Talk 1: Shaving the Yak
This talk will take the audience through the journey of reverse engineering a wireless telemetry system. Highlights will include a demonstration using open source analysis tools and a software defined radio to receive and analyse a digital radio signal.
Phil
Phil has worked for a US multinational telecommunications vendor, a military systems integrator and several small Australian companies. He has participated as a member of various industry/government cybersecurity working groups. He has a passion for fusing software, electronics, hardware and emerging radio technology. He also has an unhealthy interest in cryptography

Friday 17th May 2019

Talk 1: BSidesCbr 2019 CTF
This year's BSides Capture the Flag was designed and built by the @CybearsCTF team, previous winners of the competition from 2016 to 2018. In this talk we'll discuss the ideals of designing novel puzzles, and the realities of delivering them to an audience of several hundred players.

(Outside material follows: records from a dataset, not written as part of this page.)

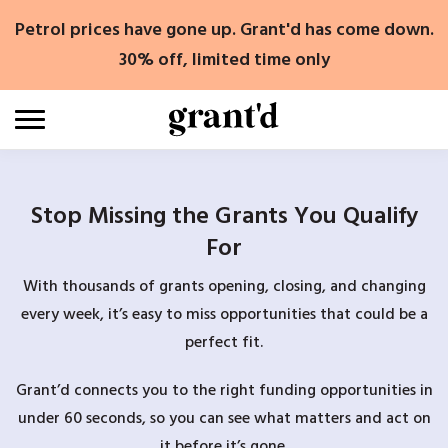
Skip
Petrol prices have gone up. Grant'd has come down.
to
content
30% off, limited time only
Stop Missing the Grants You Qualify
For
With thousands of grants opening, closing, and changing
every week, it’s easy to miss opportunities that could be a
perfect fit.
Grant’d connects you to the right funding opportunities in
under 60 seconds, so you can see what matters and act on
it before it’s gone.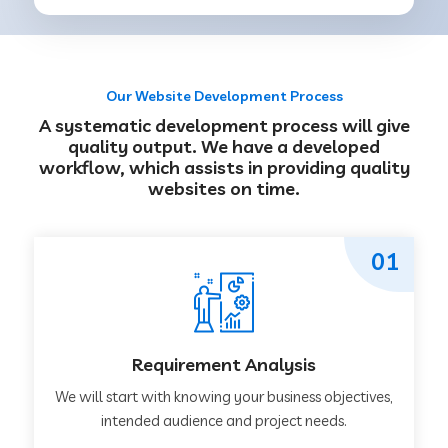
Our Website Development Process
A systematic development process will give
quality output. We have a developed
workflow, which assists in providing quality
websites on time.
01
Requirement Analysis
We will start with knowing your business objectives,
intended audience and project needs.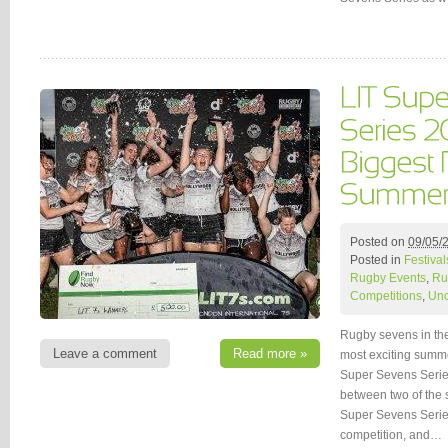
Posted on
09/05/
Posted in
Festival
Rugby Events
,
Ru
Competitions
,
Unc
Rugby sevens in the
Leave a comment
Read more »
most exciting summe
Super Sevens Serie
between two of the 
Super Sevens Series
competition, and…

We'll do walkthroughs of some of this year's challenges to help those who didn't get a chance to play at BSides understand how we approach problem solving and what kind of skillsets can be leveraged in these competitions.
Matt
Matt, who commits as hypersphere, has been playing CTFs with Cybears since BSides 2016 and was on staff for the 2019 competition. He wrote the ROT -13 and Fixie Bike Website challenges this year, and was sort of (definitely) responsible for the great CTF infrastructure fire of 2019.
Torgo
Torgo, who commits as Torgo, has been playing CTFs with Cybears since forever. He built the CTF testing infrastructure framework and the stringalong, serially-cool, numberstation, and secelf challenges. He was also responsible for putting out the great CTF infrastructure fire of 2019.

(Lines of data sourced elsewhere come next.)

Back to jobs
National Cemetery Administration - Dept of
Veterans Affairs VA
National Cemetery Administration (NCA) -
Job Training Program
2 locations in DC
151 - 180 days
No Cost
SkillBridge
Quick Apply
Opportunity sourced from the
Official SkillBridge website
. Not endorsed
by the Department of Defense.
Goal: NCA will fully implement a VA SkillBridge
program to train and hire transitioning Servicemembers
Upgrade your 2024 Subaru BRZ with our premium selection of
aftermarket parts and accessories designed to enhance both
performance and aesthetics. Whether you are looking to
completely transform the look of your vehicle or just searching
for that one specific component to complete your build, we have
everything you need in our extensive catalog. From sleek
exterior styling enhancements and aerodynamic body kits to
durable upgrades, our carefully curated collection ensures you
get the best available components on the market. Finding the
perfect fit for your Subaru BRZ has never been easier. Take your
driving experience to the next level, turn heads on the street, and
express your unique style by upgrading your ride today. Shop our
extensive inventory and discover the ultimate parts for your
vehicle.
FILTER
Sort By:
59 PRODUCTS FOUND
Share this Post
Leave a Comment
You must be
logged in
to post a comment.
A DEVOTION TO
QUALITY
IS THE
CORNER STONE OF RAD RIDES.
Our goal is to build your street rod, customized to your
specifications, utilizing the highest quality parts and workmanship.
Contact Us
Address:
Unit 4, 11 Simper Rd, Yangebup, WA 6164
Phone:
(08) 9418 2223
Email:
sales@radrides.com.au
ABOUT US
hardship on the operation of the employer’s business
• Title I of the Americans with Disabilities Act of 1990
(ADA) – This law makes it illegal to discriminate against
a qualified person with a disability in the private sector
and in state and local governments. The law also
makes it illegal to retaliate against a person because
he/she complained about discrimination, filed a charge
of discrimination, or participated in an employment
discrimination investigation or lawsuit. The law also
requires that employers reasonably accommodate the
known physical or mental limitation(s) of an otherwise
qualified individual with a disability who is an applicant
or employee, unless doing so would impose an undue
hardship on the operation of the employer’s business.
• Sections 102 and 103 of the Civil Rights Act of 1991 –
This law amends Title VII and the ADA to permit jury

Talk 2: Coccinelle for Bug Discovery in C Source Code
In this talk, I use a tool called coccinelle to discover bugs in C source code. Coccinelle uses a Semantic Patch Language and takes code templates to identify and, if desired, make patches to the relevant source code. The Linux kernel team use coccinelle to prevent bug patterns in git commits. I've written over 50 templates that describe the majority of bugs listed in the SEI CERT C Coding Standard. From this, I've scanned 500 random packages in Ubuntu and found numerous bugs. I've also looked at every package in the Ubuntu 18.04 LTS repository and pulled out every SUID binary and its associated source. I automated this approach and have regular and frequent scans of these packages to identify accidental introduction of bugs. Finally, I've used the NSA released reversing tool Ghidra to decompile binaries in headless mode. I've dumped firmware from embedded devices uses the BUSSide, extracted filesystem images with binwalk, decompiled relevant non x86 system binaries, and passed the source code to my Coccinelle scripts. Overall, coccinelle is tool that makes writing custom and generic static analysis tools for source code practical for many people.
Silvio Cesare
Dr Silvio Cesare is the Managing Director at specialist training provider, InfoSect (http://infosectcbr.com.au). He has worked in technical roles and been involved in computer security for over 20 years. This period includes time in Silicon Valley in the USA, France, and Australia. He has worked commercially in both defensive and offensive roles within engineering. He was previously the Director for Education and Training at UNSW Canberra Cyber, ensuring quality content and delivery. He is also the co-founder of CSides and BSides Canberra - Australia’s largest cyber security conference. He has a Ph.D. from Deakin University and has published within industry and academia, gone through academic research commercialisation, and authored a book (Software Similarity and Classification, published by Springer).